Summary
holding that a warrant was not necessary for officers' second "entry" into a property where exigent circumstances made the officers' first entry lawful, the evidence seized during the second entry was observed during the first entry, and "[t]he second 'entry' was clearly part of one continuous episode."
Summary of this case from Viart-Sotolongo v. StateOpinion
Case No. 97-1541
Opinion filed October 1, 1997 Rehearing Denied December 2, 1997
Appeal of a non-final order from the Circuit Court for the Seventeenth Judicial Circuit, Broward County; Sheldon M. Schapiro, Judge; L.T. Case No. 96-17516CF10.
Robert A. Butterworth, Attorney General, Tallahassee, and Denise S. Calegan, Assistant Attorney General, West Palm Beach, for appellant.
Hilliard E. Moldof, Fort Lauderdale, for appellee.
The state appeals the order granting the defendant's motion to suppress evidence. Law enforcement officers who arrived on the defendant's premises without a warrant seized the evidence after the end of exigent circumstances which permitted other law enforcement officers lawfully to enter his home without a warrant. The court reasoned that the second set of officers had time to obtain a warrant and failed to do so. We reverse.

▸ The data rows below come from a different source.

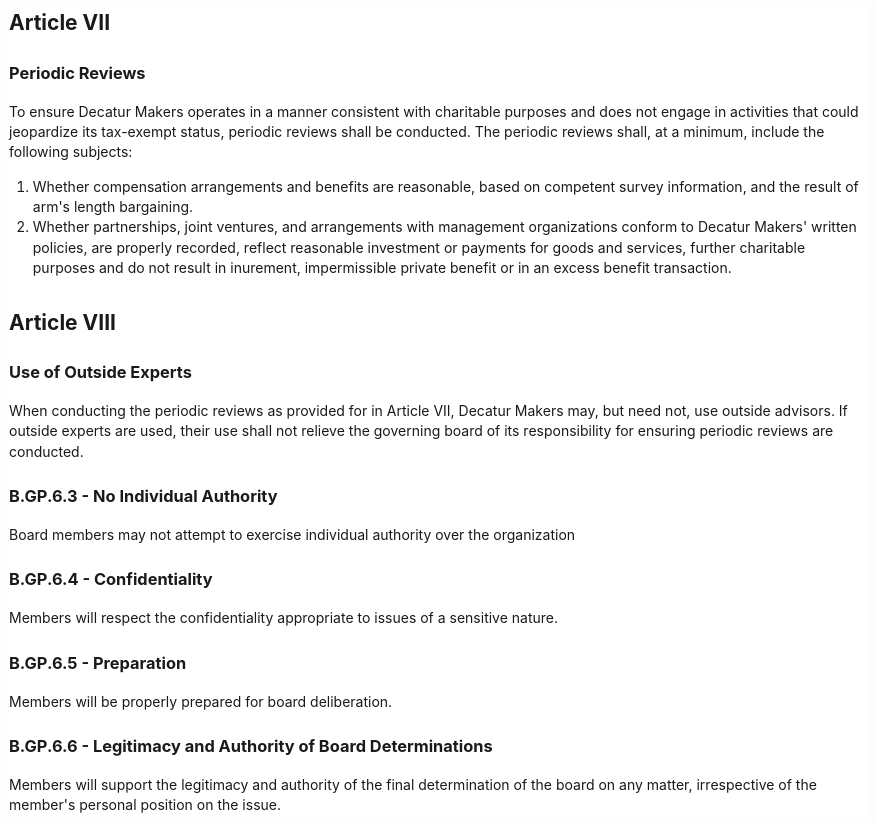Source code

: ## Article VII

### Periodic Reviews

To ensure Decatur Makers operates in a manner consistent with charitable purposes and does not engage in activities that could jeopardize its tax-exempt status, periodic reviews shall be conducted. The periodic reviews shall, at a minimum, include the following subjects:

1. Whether compensation arrangements and benefits are reasonable, based on competent survey information, and the result of arm's length bargaining.
2. Whether partnerships, joint ventures, and arrangements with management organizations conform to Decatur Makers' written policies, are properly recorded, reflect reasonable investment or payments for goods and services, further charitable purposes and do not result in inurement, impermissible private benefit or in an excess benefit transaction.

## Article VIII

### Use of Outside Experts

When conducting the periodic reviews as provided for in Article VII, Decatur Makers may, but need not, use outside advisors. If outside experts are used, their use shall not relieve the governing board of its responsibility for ensuring periodic reviews are conducted.

### B.GP.6.3 - No Individual Authority

Board members may not attempt to exercise individual authority over the organization

### B.GP.6.4 - Confidentiality

Members will respect the confidentiality appropriate to issues of a sensitive nature.

### B.GP.6.5 - Preparation

Members will be properly prepared for board deliberation.

### B.GP.6.6 - Legitimacy and Authority of Board Determinations

Members will support the legitimacy and authority of the final determination of the board on any matter, irrespective of the member's personal position on the issue.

Following a neighbor's report of a burglary in progress, the first set of officers searched the defendant's residence to see if any burglars remained or if a victim needed assistance. During the search, they observed marijuana and paraphernalia. Neither party disputes the conclusion that their warrantless entry was justified by the exigent circumstances exception to the warrant requirement. See, e.g., State v. Mann, 440 So.2d 406 (Fla. 4th DCA 1983).
One of the original officers remained on the scene, staying outside the residence until narcotics officers, whom they called to the scene pursuant to department policy, arrived shortly thereafter. Because the road patrol officers could have legally seized the evidence at that time, the narcotics officers did not need a warrant to continue to exercise the police function which the road patrol officers had begun. The second "entry" was clearly part of one continuous episode. See Allen v. State, 638 So.2d 577 (Fla. 1st DCA 1994); Wooten v. State, 398 So.2d 963 (Fla. 1st DCA 1981). Unlike Anderson v. State, 665 So.2d 281 (Fla. 5th DCA 1995), where the exigent circumstances had ended prior to the discovery of evidence, the road patrol officers in this case observed the marijuana and paraphernalia during their initial, lawful entry into the home.
Reversed and remanded for further proceedings.
STONE, C.J., STEVENSON and GROSS, JJ., concur.